### ASSIGNMENT
If a line in the records below contains the word "találkozó", copy it out.

### Dataset entries
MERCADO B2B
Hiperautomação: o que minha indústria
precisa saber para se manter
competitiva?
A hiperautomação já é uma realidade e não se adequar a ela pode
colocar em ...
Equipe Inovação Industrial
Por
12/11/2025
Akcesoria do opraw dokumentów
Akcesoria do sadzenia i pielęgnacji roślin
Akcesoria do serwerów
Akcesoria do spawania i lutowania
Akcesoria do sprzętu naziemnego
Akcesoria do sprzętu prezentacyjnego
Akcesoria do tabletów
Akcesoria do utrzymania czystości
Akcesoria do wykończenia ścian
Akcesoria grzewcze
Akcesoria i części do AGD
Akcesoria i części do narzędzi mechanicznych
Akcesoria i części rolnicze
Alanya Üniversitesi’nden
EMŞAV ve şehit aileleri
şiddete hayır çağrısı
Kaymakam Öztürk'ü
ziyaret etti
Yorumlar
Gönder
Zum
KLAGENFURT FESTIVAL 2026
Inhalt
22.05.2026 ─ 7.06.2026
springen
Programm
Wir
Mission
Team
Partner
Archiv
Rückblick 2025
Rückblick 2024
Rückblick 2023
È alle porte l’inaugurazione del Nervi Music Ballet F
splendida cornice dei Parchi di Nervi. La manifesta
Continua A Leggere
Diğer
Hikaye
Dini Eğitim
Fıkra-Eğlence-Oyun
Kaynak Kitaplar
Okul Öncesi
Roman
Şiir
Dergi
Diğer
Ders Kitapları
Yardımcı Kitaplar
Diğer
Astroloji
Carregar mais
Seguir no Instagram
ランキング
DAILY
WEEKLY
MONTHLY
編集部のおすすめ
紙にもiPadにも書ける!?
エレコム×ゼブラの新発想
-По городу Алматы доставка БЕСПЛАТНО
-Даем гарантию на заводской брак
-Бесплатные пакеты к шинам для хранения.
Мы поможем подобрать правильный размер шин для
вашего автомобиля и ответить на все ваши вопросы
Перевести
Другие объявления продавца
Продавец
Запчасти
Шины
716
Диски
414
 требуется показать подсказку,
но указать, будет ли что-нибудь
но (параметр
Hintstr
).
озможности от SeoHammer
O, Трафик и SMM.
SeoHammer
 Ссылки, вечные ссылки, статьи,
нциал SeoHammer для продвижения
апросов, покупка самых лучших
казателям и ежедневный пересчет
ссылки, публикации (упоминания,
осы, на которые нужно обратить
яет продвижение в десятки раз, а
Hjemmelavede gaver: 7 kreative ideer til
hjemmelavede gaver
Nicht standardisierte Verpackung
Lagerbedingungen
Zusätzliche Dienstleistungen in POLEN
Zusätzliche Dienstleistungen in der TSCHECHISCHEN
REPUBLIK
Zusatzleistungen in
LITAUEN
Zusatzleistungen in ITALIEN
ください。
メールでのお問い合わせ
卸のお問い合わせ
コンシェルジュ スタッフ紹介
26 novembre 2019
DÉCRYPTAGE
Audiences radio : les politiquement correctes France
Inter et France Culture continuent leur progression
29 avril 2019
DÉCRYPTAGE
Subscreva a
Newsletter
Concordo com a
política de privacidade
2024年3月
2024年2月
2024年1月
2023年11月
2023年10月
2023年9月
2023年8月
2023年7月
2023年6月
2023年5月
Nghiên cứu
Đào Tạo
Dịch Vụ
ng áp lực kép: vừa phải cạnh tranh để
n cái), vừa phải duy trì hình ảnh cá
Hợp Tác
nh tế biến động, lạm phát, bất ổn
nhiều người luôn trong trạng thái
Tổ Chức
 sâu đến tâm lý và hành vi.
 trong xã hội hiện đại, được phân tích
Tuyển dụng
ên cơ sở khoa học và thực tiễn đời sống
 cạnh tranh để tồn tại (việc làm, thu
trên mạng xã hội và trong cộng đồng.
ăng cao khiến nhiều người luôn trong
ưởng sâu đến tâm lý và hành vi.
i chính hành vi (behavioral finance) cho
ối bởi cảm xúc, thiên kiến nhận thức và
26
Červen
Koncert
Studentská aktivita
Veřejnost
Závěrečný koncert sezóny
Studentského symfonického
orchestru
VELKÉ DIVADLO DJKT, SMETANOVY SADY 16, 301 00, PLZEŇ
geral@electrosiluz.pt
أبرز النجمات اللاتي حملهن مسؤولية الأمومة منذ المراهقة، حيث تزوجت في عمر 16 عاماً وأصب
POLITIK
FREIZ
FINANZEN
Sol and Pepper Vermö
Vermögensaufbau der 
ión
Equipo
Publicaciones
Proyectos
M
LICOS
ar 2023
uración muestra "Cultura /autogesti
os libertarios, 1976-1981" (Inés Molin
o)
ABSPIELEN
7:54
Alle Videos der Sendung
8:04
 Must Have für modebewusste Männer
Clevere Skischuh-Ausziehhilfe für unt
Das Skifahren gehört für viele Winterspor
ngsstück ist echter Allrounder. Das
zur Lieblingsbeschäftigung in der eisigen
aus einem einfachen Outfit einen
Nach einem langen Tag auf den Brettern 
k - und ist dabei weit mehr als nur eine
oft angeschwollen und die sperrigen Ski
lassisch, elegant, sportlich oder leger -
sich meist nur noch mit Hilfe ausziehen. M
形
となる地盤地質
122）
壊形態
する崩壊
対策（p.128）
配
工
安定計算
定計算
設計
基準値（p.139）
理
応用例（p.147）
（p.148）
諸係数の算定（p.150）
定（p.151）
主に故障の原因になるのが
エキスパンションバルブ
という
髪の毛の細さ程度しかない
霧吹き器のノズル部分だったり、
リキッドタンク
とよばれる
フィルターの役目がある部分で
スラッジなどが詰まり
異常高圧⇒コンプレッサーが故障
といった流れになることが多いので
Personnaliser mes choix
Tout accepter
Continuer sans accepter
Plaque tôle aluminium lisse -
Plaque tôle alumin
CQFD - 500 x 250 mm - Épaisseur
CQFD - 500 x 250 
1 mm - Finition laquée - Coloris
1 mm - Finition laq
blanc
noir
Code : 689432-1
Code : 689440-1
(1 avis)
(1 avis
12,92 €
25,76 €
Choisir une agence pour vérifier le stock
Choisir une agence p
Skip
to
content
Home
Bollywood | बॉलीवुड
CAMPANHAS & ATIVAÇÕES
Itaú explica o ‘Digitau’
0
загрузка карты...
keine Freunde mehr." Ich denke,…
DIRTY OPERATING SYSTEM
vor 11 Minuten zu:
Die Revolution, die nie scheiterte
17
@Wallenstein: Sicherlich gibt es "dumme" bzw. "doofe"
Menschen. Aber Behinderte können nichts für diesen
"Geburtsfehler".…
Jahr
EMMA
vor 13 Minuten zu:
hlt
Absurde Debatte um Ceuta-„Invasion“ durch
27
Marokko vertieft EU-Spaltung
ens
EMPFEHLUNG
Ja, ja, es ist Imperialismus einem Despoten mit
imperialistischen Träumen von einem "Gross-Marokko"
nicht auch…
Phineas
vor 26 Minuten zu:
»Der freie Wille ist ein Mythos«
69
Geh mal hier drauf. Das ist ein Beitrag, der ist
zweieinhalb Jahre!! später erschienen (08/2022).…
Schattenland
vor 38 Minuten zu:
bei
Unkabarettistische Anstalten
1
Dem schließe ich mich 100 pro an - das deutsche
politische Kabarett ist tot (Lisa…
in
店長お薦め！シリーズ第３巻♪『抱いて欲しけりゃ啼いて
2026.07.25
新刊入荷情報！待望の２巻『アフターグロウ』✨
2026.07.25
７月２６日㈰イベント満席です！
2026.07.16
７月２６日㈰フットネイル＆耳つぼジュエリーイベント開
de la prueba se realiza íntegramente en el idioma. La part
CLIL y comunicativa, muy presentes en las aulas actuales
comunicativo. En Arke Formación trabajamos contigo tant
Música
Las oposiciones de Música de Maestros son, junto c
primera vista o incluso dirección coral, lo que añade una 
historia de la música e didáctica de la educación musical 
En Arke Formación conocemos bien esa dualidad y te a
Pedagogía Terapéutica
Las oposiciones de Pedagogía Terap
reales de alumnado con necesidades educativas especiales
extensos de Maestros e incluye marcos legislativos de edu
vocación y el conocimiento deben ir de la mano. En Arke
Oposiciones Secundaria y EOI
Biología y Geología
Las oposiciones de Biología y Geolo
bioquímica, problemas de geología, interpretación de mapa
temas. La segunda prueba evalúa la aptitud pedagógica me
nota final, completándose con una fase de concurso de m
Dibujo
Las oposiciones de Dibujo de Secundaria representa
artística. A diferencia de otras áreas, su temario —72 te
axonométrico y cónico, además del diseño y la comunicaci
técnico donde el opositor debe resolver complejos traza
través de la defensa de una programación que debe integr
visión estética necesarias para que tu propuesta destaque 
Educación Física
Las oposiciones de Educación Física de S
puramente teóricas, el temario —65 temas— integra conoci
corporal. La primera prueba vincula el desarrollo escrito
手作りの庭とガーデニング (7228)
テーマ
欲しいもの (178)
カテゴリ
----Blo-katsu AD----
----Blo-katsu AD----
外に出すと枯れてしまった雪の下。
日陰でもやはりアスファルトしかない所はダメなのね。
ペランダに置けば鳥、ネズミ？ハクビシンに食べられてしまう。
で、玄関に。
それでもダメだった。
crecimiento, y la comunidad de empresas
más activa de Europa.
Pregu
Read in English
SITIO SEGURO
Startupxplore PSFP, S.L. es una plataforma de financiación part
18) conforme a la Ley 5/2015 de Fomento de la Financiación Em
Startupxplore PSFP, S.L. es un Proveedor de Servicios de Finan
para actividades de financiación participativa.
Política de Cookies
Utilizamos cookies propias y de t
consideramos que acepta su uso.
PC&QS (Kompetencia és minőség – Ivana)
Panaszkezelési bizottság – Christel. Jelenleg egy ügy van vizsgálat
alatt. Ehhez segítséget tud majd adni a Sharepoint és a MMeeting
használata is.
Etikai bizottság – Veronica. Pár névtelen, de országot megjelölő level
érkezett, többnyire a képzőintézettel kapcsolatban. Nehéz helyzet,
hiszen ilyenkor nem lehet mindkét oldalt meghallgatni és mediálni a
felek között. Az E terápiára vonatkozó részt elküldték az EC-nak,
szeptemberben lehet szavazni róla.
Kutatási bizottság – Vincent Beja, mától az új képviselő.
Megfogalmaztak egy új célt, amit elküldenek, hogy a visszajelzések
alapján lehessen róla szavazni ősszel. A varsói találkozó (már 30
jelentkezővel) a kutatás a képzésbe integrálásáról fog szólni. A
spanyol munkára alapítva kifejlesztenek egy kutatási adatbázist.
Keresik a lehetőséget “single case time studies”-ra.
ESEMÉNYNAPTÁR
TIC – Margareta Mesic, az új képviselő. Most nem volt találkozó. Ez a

### SOLUTION TO THE EXERCISE
alapján lehessen róla szavazni ősszel. A varsói találkozó (már 30
TIC – Margareta Mesic, az új képviselő. Most nem volt találkozó. Ez a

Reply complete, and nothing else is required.